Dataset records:
::::::
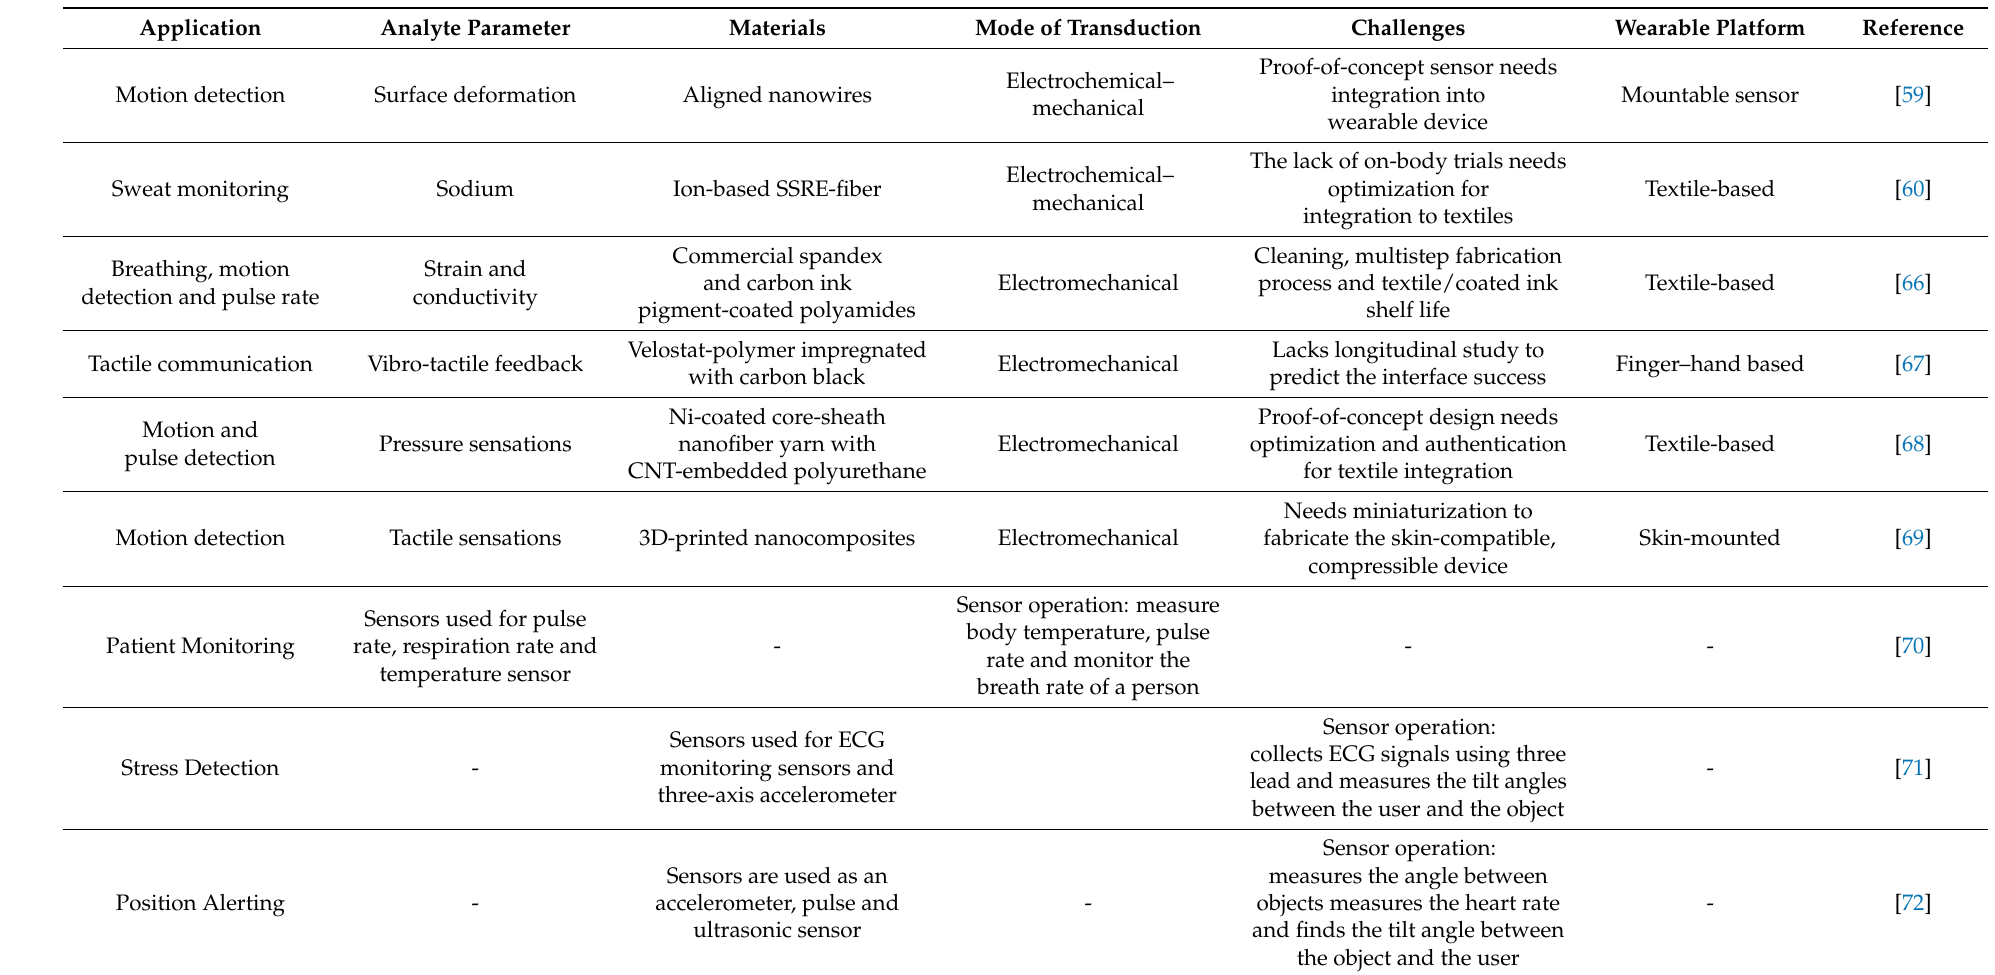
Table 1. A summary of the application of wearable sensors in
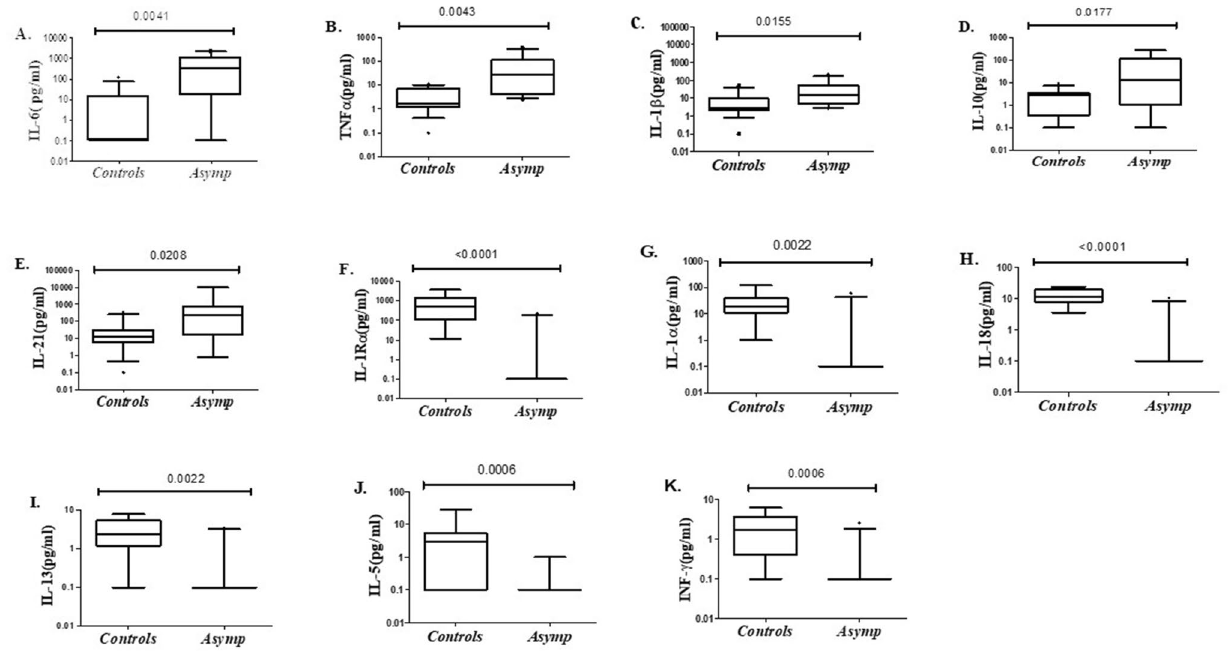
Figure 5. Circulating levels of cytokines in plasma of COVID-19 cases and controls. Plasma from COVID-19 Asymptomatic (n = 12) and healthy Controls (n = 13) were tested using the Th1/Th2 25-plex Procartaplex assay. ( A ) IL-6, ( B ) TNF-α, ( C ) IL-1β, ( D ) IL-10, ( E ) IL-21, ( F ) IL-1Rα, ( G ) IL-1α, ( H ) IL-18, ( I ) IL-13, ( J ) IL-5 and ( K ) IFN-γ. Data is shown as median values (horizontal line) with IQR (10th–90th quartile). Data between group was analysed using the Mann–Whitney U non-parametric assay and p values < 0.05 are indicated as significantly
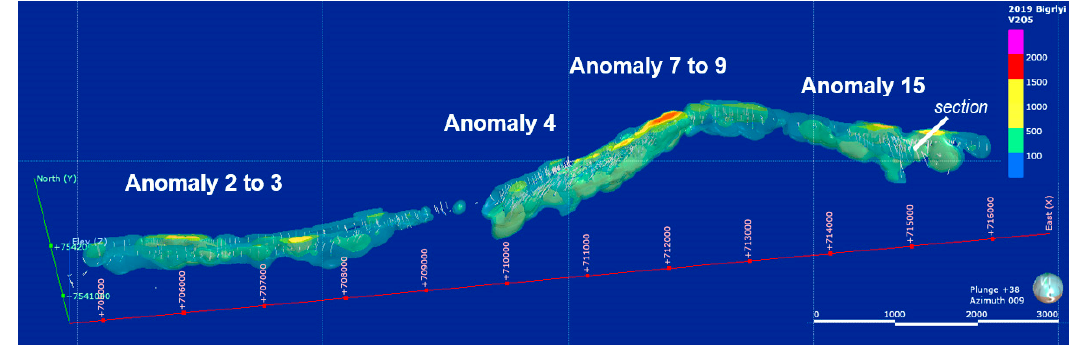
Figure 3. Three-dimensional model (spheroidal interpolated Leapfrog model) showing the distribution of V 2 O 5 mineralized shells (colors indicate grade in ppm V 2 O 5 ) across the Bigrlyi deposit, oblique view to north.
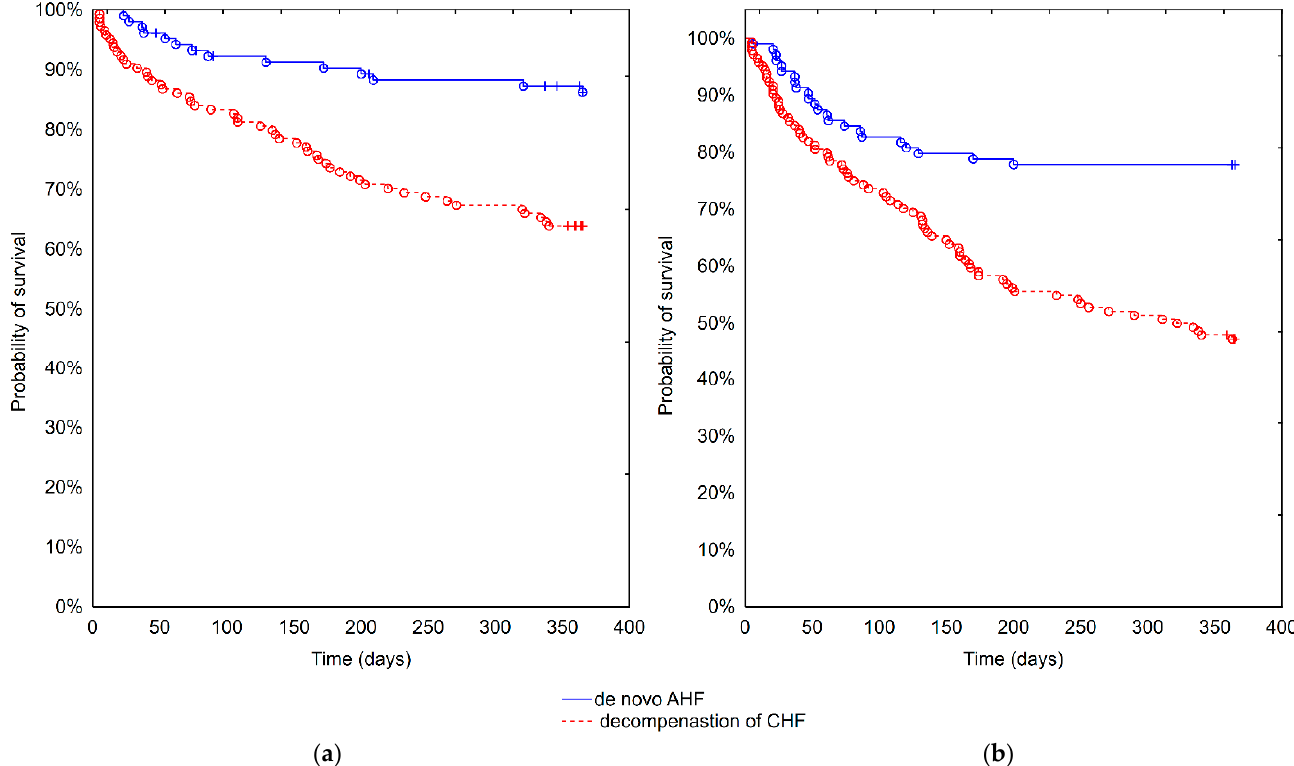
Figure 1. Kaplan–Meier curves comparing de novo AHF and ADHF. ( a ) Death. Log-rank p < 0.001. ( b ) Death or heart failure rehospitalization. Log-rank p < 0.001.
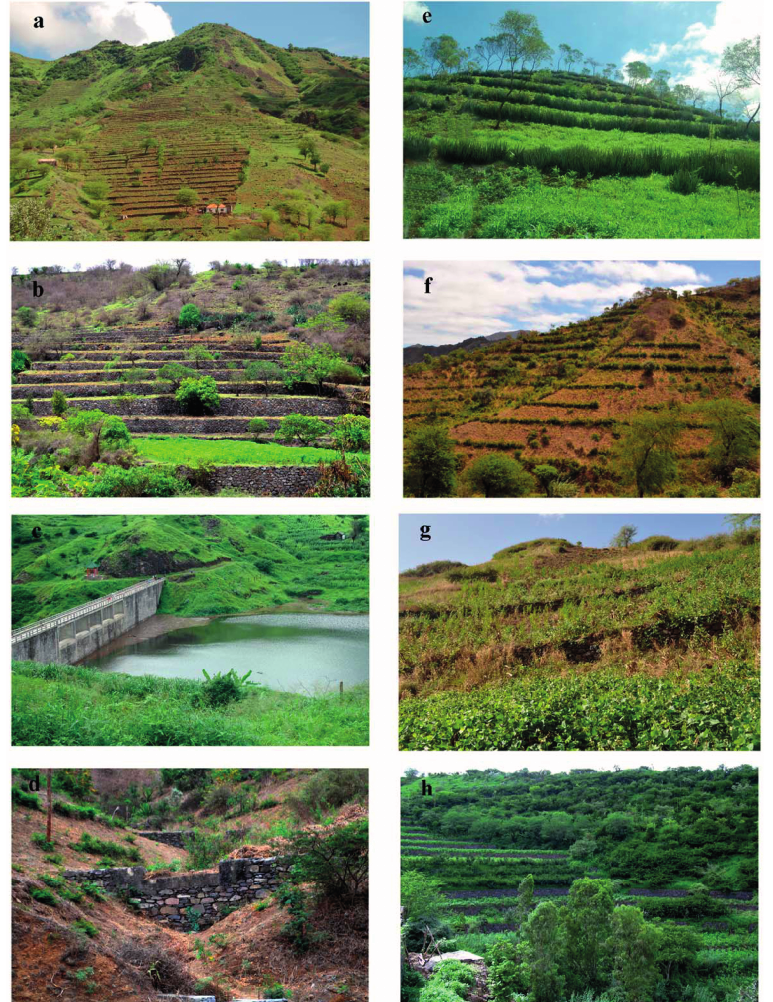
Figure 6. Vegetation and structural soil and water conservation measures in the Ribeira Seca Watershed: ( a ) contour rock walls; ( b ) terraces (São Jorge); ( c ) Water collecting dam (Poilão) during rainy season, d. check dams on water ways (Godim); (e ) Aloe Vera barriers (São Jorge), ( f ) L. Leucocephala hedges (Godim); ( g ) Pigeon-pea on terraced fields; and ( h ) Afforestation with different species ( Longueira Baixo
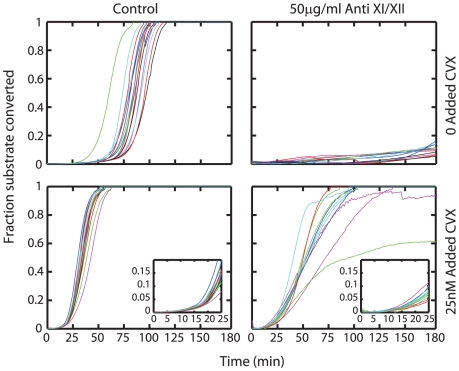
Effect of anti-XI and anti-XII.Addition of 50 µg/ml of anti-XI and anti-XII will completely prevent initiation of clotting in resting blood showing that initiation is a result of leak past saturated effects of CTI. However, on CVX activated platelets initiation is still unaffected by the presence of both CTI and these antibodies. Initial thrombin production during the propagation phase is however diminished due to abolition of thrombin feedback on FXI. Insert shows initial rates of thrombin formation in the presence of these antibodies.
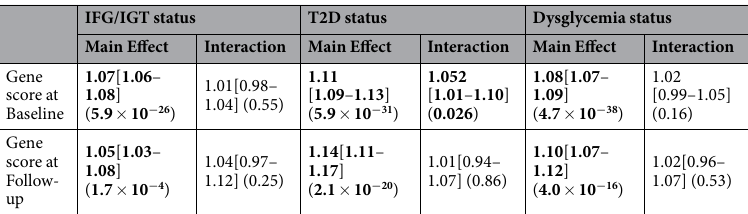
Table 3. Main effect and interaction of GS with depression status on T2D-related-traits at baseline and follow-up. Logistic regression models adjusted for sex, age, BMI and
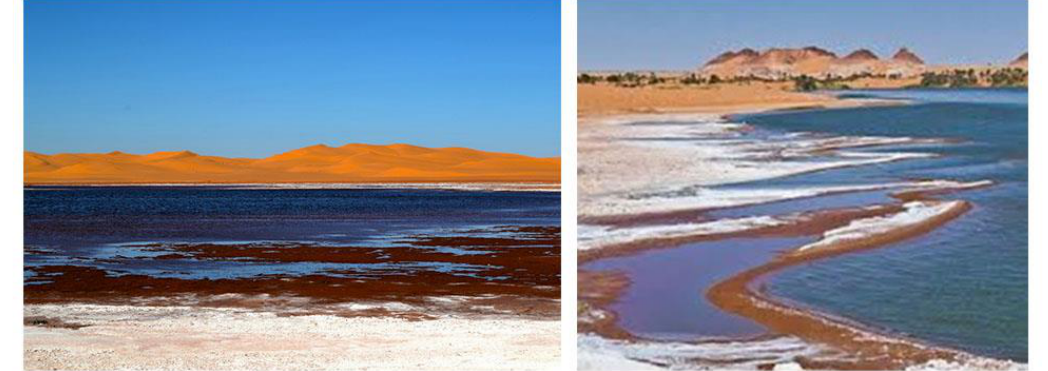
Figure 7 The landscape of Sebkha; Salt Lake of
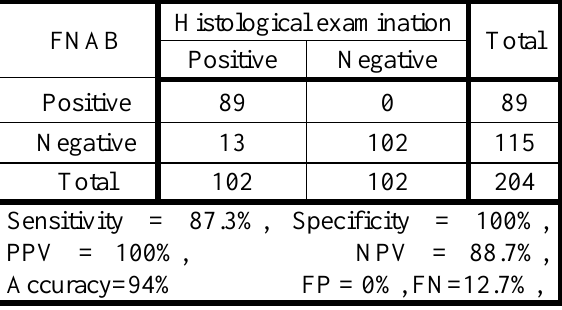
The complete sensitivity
::::::
# TASK GOAL
Wherever the string "Table" appears in the records, copy the whole line.

# REPLY
Table 1. A summary of the application of wearable sensors in
Table 3. Main effect and interaction of GS with depression status on T2D-related-traits at baseline and follow-up. Logistic regression models adjusted for sex, age, BMI and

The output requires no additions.